Extract to read Block Start

The researchers regret that Telenet paid insufficient attention to security when developing the .comdom app. The provider released its .comdom app at the end of November to protect the mutual sending of spicy photos. The app puts a watermark with the recipient’s information such as name and phone number over the image and makes the sender’s face unrecognizable. “This filter cannot be removed even by the experienced Photoshop user – or at least not without making the nude photo unrecognizable,” Telenet wrote about its app. The app should prevent recipients from further spreading the spicy photos, because they can be traced back to them.

Extract to read Block End
Recorded data Block Start

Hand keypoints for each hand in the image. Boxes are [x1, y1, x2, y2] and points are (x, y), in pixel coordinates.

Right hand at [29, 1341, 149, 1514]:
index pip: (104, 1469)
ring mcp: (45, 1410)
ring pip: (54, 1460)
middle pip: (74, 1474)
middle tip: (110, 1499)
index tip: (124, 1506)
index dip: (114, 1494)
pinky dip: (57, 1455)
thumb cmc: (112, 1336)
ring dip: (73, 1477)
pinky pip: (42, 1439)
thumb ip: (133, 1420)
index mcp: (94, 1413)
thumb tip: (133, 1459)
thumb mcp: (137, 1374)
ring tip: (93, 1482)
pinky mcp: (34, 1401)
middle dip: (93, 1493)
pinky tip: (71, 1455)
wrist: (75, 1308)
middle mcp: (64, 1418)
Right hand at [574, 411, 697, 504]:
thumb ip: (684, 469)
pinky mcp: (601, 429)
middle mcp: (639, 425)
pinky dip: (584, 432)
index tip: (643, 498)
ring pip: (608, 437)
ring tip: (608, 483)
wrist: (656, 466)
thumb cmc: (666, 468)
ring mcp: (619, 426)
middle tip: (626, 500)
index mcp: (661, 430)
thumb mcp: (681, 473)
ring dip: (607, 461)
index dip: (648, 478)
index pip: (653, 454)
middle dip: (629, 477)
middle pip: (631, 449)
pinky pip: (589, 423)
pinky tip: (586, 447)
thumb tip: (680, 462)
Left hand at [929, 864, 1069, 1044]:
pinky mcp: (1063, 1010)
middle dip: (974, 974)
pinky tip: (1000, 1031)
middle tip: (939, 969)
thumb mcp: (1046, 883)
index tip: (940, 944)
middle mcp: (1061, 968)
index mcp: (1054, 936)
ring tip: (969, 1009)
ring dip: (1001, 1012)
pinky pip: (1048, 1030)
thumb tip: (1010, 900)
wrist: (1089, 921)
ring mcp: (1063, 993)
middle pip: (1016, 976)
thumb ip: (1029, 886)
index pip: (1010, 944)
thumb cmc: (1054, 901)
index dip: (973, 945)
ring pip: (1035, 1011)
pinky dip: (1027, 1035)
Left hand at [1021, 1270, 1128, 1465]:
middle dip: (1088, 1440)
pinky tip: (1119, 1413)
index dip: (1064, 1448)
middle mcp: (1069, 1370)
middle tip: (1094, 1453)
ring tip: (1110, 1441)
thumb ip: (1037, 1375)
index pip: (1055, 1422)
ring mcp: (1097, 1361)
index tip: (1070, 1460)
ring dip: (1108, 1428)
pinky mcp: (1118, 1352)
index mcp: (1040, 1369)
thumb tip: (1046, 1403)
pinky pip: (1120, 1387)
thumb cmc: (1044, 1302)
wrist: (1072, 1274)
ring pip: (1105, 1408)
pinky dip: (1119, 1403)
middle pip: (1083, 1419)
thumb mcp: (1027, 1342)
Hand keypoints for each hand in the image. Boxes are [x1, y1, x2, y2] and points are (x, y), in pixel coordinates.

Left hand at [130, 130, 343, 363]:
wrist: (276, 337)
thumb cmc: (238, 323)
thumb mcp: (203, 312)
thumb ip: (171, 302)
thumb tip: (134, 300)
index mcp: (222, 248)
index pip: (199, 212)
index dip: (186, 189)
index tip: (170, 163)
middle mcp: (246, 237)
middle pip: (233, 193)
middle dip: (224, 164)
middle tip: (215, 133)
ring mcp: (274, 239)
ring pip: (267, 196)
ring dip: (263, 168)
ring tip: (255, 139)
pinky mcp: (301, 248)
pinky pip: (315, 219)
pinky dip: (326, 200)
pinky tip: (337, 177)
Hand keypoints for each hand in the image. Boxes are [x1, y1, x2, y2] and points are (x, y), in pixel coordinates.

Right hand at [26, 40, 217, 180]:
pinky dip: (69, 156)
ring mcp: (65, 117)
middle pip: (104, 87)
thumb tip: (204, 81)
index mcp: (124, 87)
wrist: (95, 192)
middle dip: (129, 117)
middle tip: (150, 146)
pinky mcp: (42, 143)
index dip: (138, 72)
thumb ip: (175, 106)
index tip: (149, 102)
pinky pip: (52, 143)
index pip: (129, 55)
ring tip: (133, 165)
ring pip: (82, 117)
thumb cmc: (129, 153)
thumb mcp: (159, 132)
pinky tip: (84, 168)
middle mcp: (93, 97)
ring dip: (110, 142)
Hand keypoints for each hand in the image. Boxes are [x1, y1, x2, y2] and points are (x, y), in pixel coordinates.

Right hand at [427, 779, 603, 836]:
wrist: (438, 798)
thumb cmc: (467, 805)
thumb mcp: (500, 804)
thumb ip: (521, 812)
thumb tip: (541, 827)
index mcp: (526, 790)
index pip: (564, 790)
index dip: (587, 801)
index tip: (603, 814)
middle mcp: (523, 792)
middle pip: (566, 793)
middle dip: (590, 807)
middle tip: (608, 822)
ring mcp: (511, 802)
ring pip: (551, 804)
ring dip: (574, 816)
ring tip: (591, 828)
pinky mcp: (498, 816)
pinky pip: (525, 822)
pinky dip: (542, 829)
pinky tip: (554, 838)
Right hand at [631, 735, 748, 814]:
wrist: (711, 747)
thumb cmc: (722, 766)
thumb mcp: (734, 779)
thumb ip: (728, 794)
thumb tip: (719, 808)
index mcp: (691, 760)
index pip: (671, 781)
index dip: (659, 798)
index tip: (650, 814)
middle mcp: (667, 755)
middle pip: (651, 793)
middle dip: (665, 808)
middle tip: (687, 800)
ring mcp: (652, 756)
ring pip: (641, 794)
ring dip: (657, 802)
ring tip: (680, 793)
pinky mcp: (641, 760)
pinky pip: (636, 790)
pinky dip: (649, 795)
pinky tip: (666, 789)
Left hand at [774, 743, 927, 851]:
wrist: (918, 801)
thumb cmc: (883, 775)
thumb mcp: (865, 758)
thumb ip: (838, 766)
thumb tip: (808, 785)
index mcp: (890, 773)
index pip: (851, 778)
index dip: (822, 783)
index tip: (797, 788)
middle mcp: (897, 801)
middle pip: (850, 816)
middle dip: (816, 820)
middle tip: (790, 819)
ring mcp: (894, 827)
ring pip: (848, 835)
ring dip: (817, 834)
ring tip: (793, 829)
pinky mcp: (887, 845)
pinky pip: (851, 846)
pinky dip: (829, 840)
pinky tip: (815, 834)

Recorded data Block End

**Assignment**
Continue the passage about Telenet's .comdom app, starting right after its final sentence.

**Written answer**
However, researchers Martijn Courteaux and Hannes Mareen of the IDLab-Media research team at UGent managed to automatically undo the watermarks in a short time. According to the creators, their software can “nearly reconstruct” the original photo, removing the recipient’s data. The researchers did this by finding out exactly how the watermark is built up by the app, and by providing thousands of photos with such a watermark themselves. They then trained a neural network on that collection of photos and the original variants. The trained algorithm was then able to recognize watermarks and construct a photo as it would have been the original.

According to the researchers, the properties of the watermarks were too simple and the power of AI algorithms was not taken into account during development. They also note that the detection of the app to make faces unrecognizable does not always work well and also does not function with multiple faces.